To find the horizontal distance traveled by the arrow, you can use the following kinematic equation:

`\[ d_x = v_0 \cdot t \cdot \cos(\theta) \]`

where:

-
`\( d_x \)` is the horizontal distance traveled,

-
`\( v_0 \)` is the initial velocity of the arrow,

-
`\( t \)` is the time of flight,

-
`\( \theta \)` is the angle of projection.

The time of flight can be determined using the vertical motion equation for the projectile motion:

`\[ h = v_0 \cdot t \cdot \sin(\theta) - (1)/(2) \cdot g \cdot t^2 \]`

where:

-
`\( h \)` is the initial height (1.5 meters),

-
`\( g \)` is the acceleration due to gravity (approximately 9.8 m/s²).

First, let's find the time of flight
`(\( t \))` using the second equation.
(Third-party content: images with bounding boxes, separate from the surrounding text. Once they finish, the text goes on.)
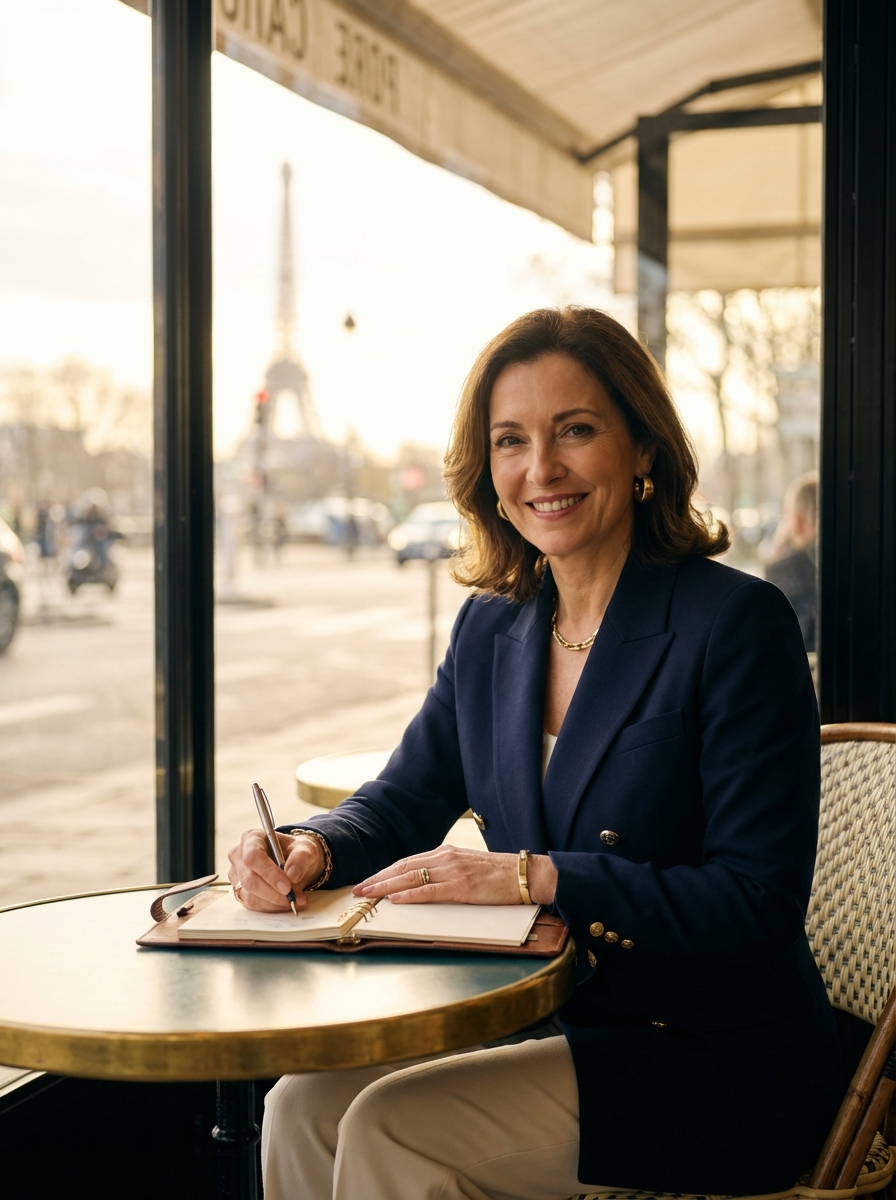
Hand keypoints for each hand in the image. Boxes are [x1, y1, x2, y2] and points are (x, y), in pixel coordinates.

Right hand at [227, 829, 324, 911]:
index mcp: (251, 838)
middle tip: (295, 898)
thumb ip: (301, 858)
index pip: (253, 857)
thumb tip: (292, 874)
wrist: (294, 862)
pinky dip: (271, 906)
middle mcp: (239, 856)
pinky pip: (252, 904)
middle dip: (274, 893)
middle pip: (249, 879)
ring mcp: (237, 875)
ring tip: (295, 899)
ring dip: (275, 902)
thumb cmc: (296, 852)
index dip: (269, 873)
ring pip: (250, 896)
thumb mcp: (305, 849)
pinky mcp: (240, 891)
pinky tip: (285, 902)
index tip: (287, 886)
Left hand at [352, 845, 557, 905]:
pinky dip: (410, 896)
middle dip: (378, 878)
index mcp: (447, 853)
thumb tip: (426, 882)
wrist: (527, 874)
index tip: (369, 880)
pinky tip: (396, 899)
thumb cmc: (500, 874)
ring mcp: (454, 872)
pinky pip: (430, 891)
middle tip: (358, 888)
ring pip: (411, 878)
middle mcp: (447, 858)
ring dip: (386, 887)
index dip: (386, 871)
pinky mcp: (463, 887)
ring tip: (368, 894)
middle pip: (404, 868)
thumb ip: (447, 871)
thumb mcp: (469, 866)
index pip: (408, 861)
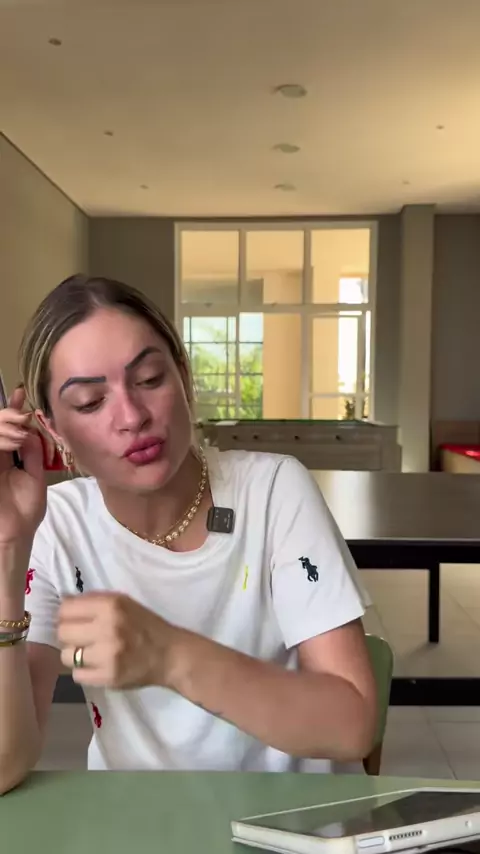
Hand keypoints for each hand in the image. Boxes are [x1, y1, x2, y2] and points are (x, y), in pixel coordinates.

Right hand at [0, 387, 45, 547]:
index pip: (7, 428)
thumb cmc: (24, 511)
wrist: (12, 535)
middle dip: (8, 415)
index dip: (12, 410)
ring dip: (5, 426)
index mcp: (7, 457)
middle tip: (23, 416)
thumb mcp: (35, 477)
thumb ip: (33, 452)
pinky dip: (1, 440)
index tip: (20, 393)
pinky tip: (14, 443)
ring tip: (21, 433)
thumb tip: (32, 429)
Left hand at [58, 592, 178, 689]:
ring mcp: (107, 654)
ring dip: (75, 655)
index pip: (65, 608)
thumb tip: (63, 602)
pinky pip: (77, 675)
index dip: (67, 614)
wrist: (170, 654)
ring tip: (90, 653)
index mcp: (111, 605)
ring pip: (67, 655)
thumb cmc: (145, 625)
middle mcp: (107, 628)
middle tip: (82, 637)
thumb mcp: (124, 603)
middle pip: (62, 632)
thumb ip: (95, 601)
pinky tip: (97, 666)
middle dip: (70, 634)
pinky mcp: (108, 677)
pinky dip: (84, 671)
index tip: (75, 619)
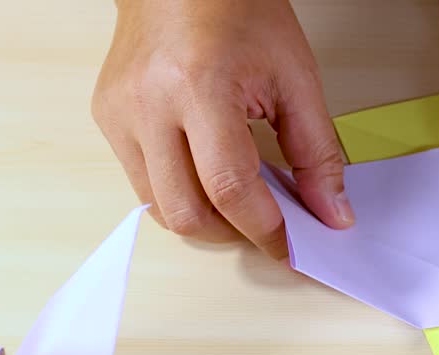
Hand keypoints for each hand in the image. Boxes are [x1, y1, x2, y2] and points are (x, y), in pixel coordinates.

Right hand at [92, 0, 352, 257]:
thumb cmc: (238, 12)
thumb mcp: (297, 78)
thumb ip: (318, 153)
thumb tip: (331, 214)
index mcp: (199, 87)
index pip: (230, 187)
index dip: (267, 229)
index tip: (294, 248)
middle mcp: (148, 104)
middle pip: (187, 212)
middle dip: (235, 233)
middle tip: (270, 223)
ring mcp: (119, 113)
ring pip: (159, 207)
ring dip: (206, 218)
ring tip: (241, 195)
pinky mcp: (106, 118)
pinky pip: (142, 182)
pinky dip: (181, 192)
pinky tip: (210, 170)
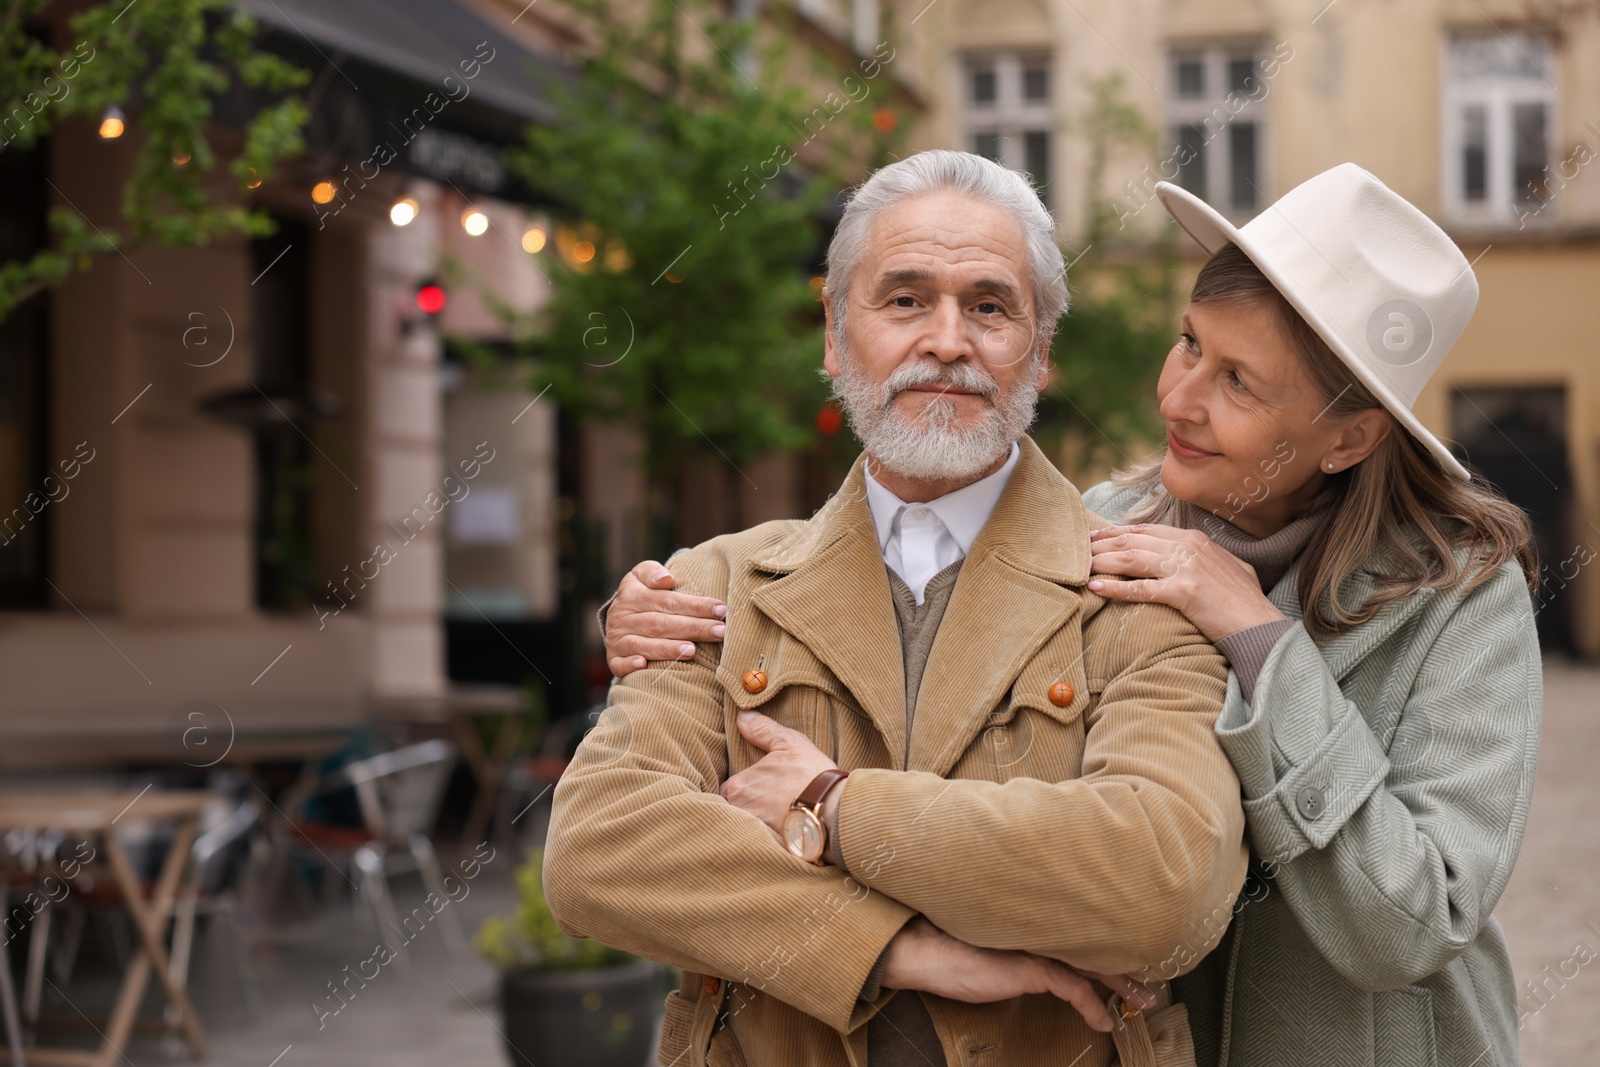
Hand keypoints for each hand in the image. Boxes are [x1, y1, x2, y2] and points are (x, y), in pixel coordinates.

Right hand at [605, 560, 726, 677]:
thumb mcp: (640, 576)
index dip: (695, 605)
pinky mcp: (613, 659)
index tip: (721, 609)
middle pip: (661, 623)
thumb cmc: (641, 596)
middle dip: (693, 628)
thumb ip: (652, 572)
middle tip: (720, 632)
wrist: (615, 619)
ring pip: (643, 645)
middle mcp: (622, 617)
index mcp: (632, 595)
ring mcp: (617, 640)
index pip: (668, 600)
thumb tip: (667, 579)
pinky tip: (643, 665)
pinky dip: (630, 665)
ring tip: (692, 650)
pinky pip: (619, 664)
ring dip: (668, 648)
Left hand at [720, 711, 836, 833]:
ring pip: (745, 825)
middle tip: (767, 802)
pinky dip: (766, 839)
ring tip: (775, 818)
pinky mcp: (766, 848)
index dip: (743, 786)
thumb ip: (762, 730)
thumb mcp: (789, 743)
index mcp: (737, 786)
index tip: (757, 786)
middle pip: (733, 809)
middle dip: (747, 807)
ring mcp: (751, 832)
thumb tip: (742, 715)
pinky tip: (782, 832)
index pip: (729, 788)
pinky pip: (758, 842)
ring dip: (755, 822)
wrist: (834, 812)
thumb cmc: (811, 775)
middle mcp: (738, 812)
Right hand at [882, 918, 1155, 1031]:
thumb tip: (1046, 960)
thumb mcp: (996, 946)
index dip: (1109, 944)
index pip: (1083, 931)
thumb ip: (1024, 947)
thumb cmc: (953, 948)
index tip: (1131, 956)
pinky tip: (1103, 1022)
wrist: (927, 950)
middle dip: (1127, 964)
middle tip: (1151, 982)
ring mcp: (1038, 944)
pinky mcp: (1032, 966)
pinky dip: (1092, 1006)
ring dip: (1122, 985)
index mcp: (1035, 921)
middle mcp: (1042, 928)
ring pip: (1093, 964)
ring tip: (1142, 1002)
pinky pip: (1073, 988)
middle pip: (1096, 944)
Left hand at [1087, 524, 1285, 642]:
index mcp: (1194, 539)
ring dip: (1101, 562)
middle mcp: (1188, 547)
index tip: (1095, 536)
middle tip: (1077, 551)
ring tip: (1079, 567)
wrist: (1259, 624)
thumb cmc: (1243, 601)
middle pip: (1133, 541)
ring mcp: (1186, 567)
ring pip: (1131, 559)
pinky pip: (1139, 588)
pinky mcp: (1183, 591)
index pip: (1145, 530)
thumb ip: (1201, 557)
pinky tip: (1095, 587)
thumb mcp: (1224, 567)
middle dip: (1101, 545)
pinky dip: (1114, 587)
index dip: (1116, 532)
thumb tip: (1185, 557)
Rearrange it to solve for
`\( t \)`:

`\[ t^2 - (2 \cdot v_0 \cdot t \cdot \sin(\theta))/(g) - (2 \cdot h)/(g) = 0 \]`

Now, you can use the quadratic formula to solve for
`\( t \)`:

`\[ t = (-b \pm √(b^2 - 4ac))/(2a) \]`

where:

-
`\( a = 1 \)`,

-
`\( b = -(2 \cdot v_0 \cdot \sin(\theta))/(g) \),`

-
`\( c = -(2 \cdot h)/(g) \).`

Substitute these values into the formula and choose the positive root since time cannot be negative:

`\[ t = (v_0 \cdot \sin(\theta) + √(v_0^2 \cdot \sin^2(\theta) + 2 \cdot g \cdot h))/(g) \]`

Given:

-
`\(v_0 = 100 \, \text{m/s}\)`,

-
`\(\theta = 10^\circ\)`,

-
`\(g = 9.8 \, \text{m/s}^2\)`,

-
`\(h = 1.5 \, \text{meters}\)`.

`\[ t = (100 \cdot \sin(10^\circ) + √(100^2 \cdot \sin^2(10^\circ) + 2 \cdot 9.8 \cdot 1.5))/(9.8) \]`

Now, calculate
`\(t\)`.

`\[ t \approx (100 \cdot 0.17364817766693033 + √(100^2 \cdot 0.030153689607045824 + 29.4))/(9.8) \]`

`\[ t \approx (17.364817766693033 + √(300.30607900183815 + 29.4))/(9.8) \]`

`\[ t \approx (17.364817766693033 + √(329.70607900183815))/(9.8) \]`

`\[ t \approx (17.364817766693033 + 18.151486516586436)/(9.8) \]`

`\[ t \approx (35.51630428327947)/(9.8) \]`

`\[ t \approx 3.6258 \, \text{seconds} \]`

Now that we have the time of flight, let's calculate the horizontal distance
`(\(d_x\))`:

`\[ d_x = v_0 \cdot t \cdot \cos(\theta) \]`

`\[ d_x = 100 \, \text{m/s} \cdot 3.6258 \, \text{seconds} \cdot \cos(10^\circ) \]`

Calculate
`\(d_x\)`:

`\[ d_x \approx 100 \cdot 3.6258 \cdot \cos(10^\circ) \]`

`\[ d_x \approx 100 \cdot 3.6258 \cdot 0.984807753012208 \]`

`\[ d_x \approx 355.25 \, \text{meters} \]`

Therefore, the arrow traveled approximately 355.25 meters horizontally before hitting the ground.